### Problem details
Lay out the records as a Markdown table with the columns "n" and "Line", one row per line and no blank lines. Begin at the first line of the records and stop after the line that contains "Junto a los".

(Records excerpted from a collection)

-*-*-

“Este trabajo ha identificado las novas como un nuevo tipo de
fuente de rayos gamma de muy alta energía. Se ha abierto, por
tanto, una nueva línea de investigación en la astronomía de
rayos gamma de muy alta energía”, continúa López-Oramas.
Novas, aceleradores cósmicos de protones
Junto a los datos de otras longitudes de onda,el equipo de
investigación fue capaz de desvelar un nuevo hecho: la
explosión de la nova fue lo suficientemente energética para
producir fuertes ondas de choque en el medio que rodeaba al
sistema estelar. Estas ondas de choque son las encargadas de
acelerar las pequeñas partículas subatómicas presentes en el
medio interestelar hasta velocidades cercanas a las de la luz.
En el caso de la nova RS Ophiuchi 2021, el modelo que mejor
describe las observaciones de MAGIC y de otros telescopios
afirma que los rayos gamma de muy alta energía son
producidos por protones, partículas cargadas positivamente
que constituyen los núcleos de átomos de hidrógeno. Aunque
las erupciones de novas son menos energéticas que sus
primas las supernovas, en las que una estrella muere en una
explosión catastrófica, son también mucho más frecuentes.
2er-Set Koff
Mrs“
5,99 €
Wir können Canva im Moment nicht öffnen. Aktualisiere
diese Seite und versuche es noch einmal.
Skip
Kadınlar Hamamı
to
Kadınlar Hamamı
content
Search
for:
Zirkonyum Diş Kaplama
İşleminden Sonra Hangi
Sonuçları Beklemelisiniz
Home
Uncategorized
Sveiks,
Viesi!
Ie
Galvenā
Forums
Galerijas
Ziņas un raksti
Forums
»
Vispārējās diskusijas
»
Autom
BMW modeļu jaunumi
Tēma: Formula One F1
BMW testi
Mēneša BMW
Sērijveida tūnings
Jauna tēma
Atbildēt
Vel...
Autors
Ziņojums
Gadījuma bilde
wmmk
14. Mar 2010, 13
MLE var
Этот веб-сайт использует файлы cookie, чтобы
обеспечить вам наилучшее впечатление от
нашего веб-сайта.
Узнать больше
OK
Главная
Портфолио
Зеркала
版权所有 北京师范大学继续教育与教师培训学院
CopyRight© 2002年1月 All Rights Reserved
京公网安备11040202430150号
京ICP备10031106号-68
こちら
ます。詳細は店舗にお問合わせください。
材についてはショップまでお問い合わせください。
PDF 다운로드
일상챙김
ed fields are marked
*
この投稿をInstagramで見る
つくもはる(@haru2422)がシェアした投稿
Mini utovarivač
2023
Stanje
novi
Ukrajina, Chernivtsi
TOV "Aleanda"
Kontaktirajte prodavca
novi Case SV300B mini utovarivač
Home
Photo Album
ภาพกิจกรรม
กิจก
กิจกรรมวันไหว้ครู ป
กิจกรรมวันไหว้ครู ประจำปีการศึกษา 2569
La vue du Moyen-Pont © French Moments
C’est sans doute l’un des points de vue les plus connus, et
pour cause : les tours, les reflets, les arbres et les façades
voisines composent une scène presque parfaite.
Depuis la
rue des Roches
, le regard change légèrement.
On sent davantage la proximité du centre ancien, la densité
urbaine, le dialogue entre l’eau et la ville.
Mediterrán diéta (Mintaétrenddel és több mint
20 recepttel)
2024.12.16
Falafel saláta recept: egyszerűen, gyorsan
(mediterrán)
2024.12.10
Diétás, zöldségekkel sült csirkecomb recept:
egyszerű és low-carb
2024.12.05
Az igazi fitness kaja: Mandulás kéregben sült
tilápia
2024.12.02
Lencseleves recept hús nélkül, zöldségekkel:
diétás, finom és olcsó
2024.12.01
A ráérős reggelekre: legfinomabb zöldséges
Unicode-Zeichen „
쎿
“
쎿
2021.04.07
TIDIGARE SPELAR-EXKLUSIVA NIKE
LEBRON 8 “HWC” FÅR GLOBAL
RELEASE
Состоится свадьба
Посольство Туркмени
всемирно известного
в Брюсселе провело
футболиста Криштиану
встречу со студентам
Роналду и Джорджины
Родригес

-*-*-

### Problem solution
| n | Line |
|---|---|
| 1 | “Este trabajo ha identificado las novas como un nuevo tipo de |
| 2 | fuente de rayos gamma de muy alta energía. Se ha abierto, por |
| 3 | tanto, una nueva línea de investigación en la astronomía de |
| 4 | rayos gamma de muy alta energía”, continúa López-Oramas. |
| 5 | Novas, aceleradores cósmicos de protones |
| 6 | Junto a los datos de otras longitudes de onda,el equipo de |